> [Task goal]: Update the text of all the rows below by putting "Regresar" in place of "Volver" and keeping everything else the same. Leave the pictures out of your answer.

Saved data entries
━━━━━━━━━━

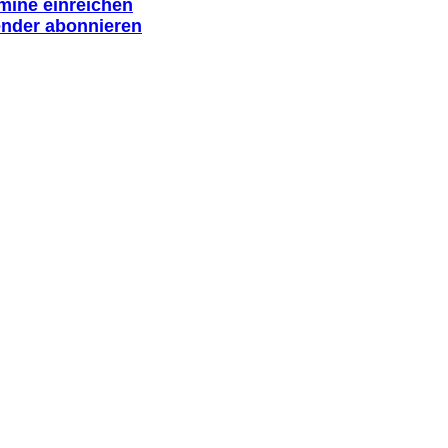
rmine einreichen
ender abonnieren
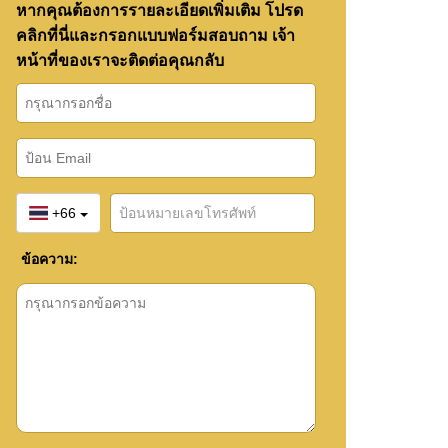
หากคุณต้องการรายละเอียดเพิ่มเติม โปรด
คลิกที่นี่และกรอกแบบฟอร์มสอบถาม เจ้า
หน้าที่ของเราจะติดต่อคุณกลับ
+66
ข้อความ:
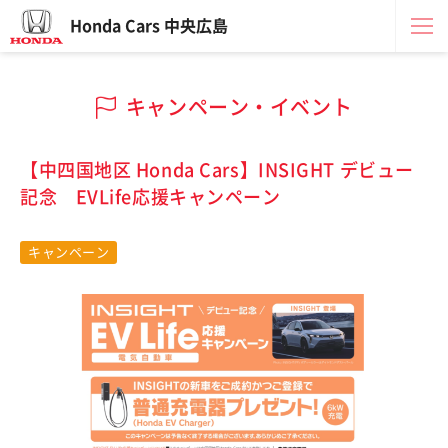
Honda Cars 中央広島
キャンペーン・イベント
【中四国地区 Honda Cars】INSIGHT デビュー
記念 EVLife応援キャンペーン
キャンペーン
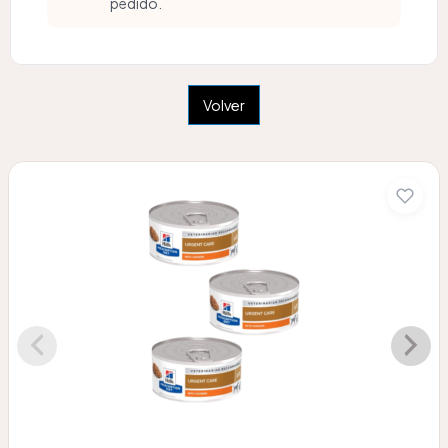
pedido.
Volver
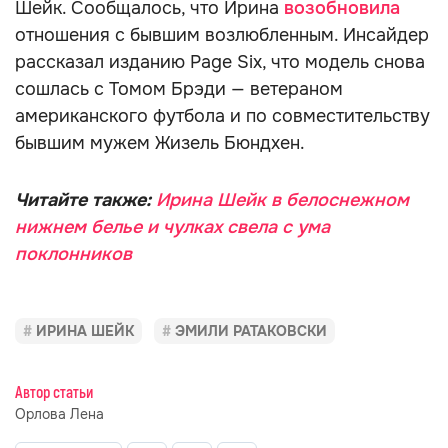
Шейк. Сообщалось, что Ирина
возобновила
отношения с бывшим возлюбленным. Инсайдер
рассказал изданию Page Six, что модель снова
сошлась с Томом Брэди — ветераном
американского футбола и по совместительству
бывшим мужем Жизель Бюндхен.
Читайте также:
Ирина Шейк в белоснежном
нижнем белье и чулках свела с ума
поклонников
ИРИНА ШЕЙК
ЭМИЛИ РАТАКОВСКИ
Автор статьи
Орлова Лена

━━━━━━━━━━

> [Finished task]:
rmine einreichen
ender abonnieren
หากคุณต้องการรายละเอียดเพิ่มเติม โปรด
คลิกที่นี่และกรอกแบบฟอร์มสอบถาม เจ้า
หน้าที่ของเราจะติดต่อคุณกลับ
+66
ข้อความ:
Honda Cars 中央広島
キャンペーン・イベント
【中四国地区 Honda Cars】INSIGHT デビュー
記念 EVLife応援キャンペーン
キャンペーン
pedido.
Regresar
Шейк. Сообщалось, что Ирина
возобновила
отношения с бывшим возлюбленным. Инсайдер
рассказал изданию Page Six, что модель снова
сошлась с Томом Брэди — ветераном
американского футбола и по совместительству
бывшим мужем Жизель Бюндхен.
Читайте также:
Ирина Шейк в белоснежном
нижнем белье и чулках свела с ума
поклонников
ИРИНА ШЕЙК
ЭМИЛИ РАТАКОВСКИ
Автор статьи
Орлова Лена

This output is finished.